These fine old line-of-battle ships were large and powerful before the seventeenth century ended. Thus in the British navy when 1700 came in there were eight which had from ninety-six to one hundred and ten guns each—fifty-three others carrying more than seventy guns, and twenty-three more with more than fifty guns—all at that time regarded as fit for the line of battle, though a hundred years later nothing less than a “seventy-four” was so considered. Such were the grandly picturesque old vessels that won the day at Gibraltar, Copenhagen, and Trafalgar, and at many another spot where the whole horizon echoed to their thunderous broadsides; but of them all there now remain only a few honored hulks in harbors, or a few grand figureheads preserved in docks and museums.

Each navy, however, had a greater number of smaller, more active vessels, known as frigates, corvettes, sloops-of-war, gun-brigs, etc., which carried from twenty to forty-four guns, and were the “eyes of the fleet,” as one old strategist styled them. They answered to what we should now call cruisers, and often went on duty in distant parts of the world, or in war were scouting about and supporting the main fleet. This class was especially cultivated by the United States, as soon as it began to make a regular navy, at the close of the Revolutionary War, and six frigates were built at our six navy-yards during the last years of the last century, which were intended and proved to be separately “superior to any single European frigate of the usual dimensions” in speed, manœuvering, and fighting power, in proportion to their weight of ordnance. Three of them (Constellation, Congress, and Chesapeake) mounted thirty-six guns, and three (United States, President, and Constitution) forty-four guns each—mainly 24-pounders; and all gave so good an account of themselves, as ships, that the high compliment was paid us of their being carefully imitated by foreign naval constructors.

This is not a naval history, so that I am not concerned to tell of all the glorious or inglorious work of the navies of Europe in obtaining and holding, or failing to get and keep, trade routes open and territorial possessions intact in various parts of the world. During the seventeenth and eighteenth and far into the nineteenth century, there was no time when some nations were not fighting on the sea if not on land; and much of the time all the maritime nations were hard at it, turning their guns to-day on the allies of yesterday, and fighting shoulder to shoulder with them the next season against some friend of the year before.

A few of the most famous battles ought to be spoken of, however, as illustrating the methods and development of naval warfare, and because we now recognize that their consequences were far-reaching.
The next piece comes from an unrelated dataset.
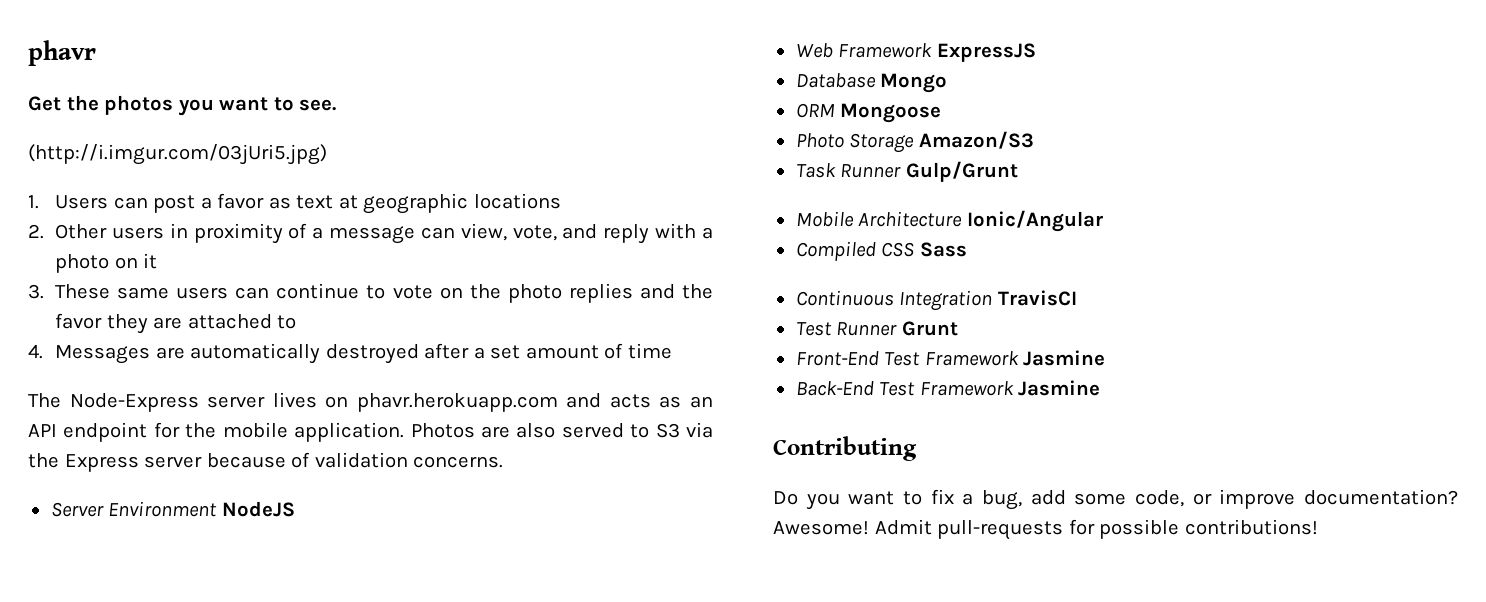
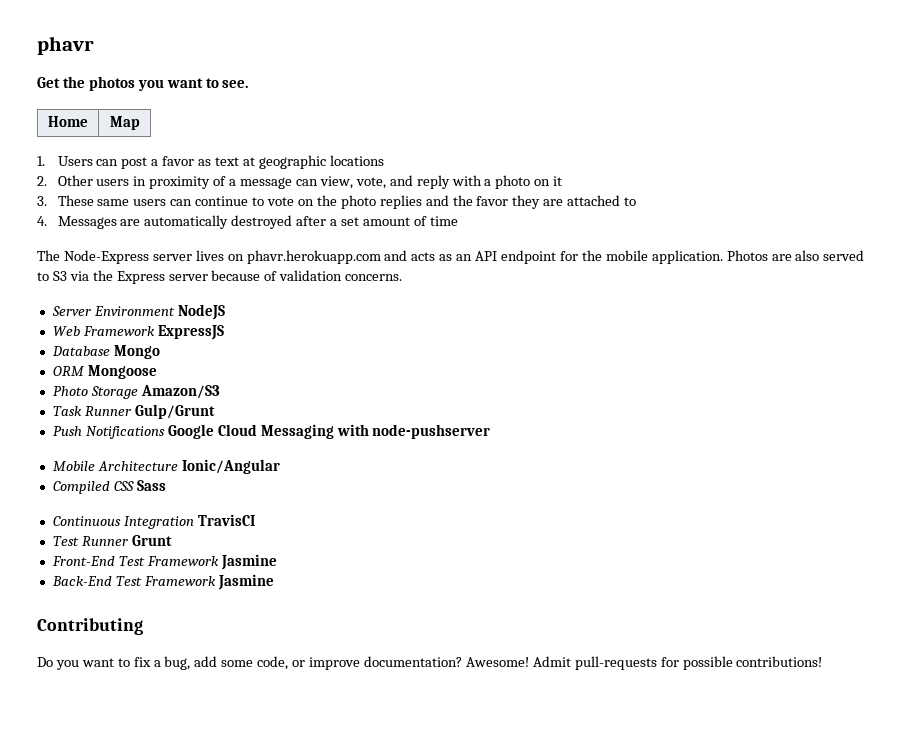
[28,144,327,165] // (http://i.imgur.com/03jUri5.jpg) -> [48,116,88,127] [109,116,140,130] // Home | Map
(1018, 171) none -> [52,424,491,439] // Push Notifications Google Cloud Messaging with node-pushserver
In the wars which broke out toward the close of the eighteenth century due to Napoleon’s ambition to rule the world, Great Britain found herself engaged in a struggle not only with France, but really with the whole world, for the command of the seas that washed the western coast of Europe. The only sign of friendship to England from the Baltic to Gibraltar was in the doubtful neutrality of Portugal. England had to abandon the Mediterranean, and devote herself to facing the allied powers against her outside the Gates of Hercules as best she could. In 1797 she made a beginning by crushing a fleet of Dutch ships off Camperdown (Holland), and a Spanish fleet off Cape St. Vincent; but, though both were great battles, neither had any lasting effect; and in spite of them Napoleon planned his celebrated invasion of England for the following year, supposing that by his expedition to Egypt, threatening England’s East Indian possessions, he would draw away so much of the British navy that he and his allies could put an army across the English Channel unhindered. I need not say that his invasion of England never was even attempted; but for a time his fleet did hold command of the Mediterranean—a state of things to which an end was put by England’s most famous naval hero, Horatio Nelson.

A long series of brilliant exploits had given Nelson fame, and the vigorous accounts of them he used to send home helped his great popularity. A large part of his service had been in American waters.

In 1798 Nelson was a rear-admiral, and was sent to the Mediterranean after the French fleet, which, having convoyed Napoleon’s army to its landing at Alexandria, was ready for new operations. It is characteristic of the slow and almost useless methods of gaining intelligence in those days, that from early June to the end of July Nelson searched for this flotilla, and was unable to get more news of it than an occasional rumor that it had been at some place or other days or weeks before. The French knew no more as to the movements of their pursuers, yet the fleets were twice within a few miles of each other. This was Nelson’s first independent command, and his patience and nerves were nearly worn out by anxiety.

WHEN DECATUR WAS A MIDSHIPMAN.

At last, on the first day of August, the English almost stumbled on the French at anchor in the Bay of Aboukir, among the mouths of the Nile, between Alexandria and Rosetta—a shallow roadstead full of shoals and rocks, for which Nelson had neither chart nor pilot.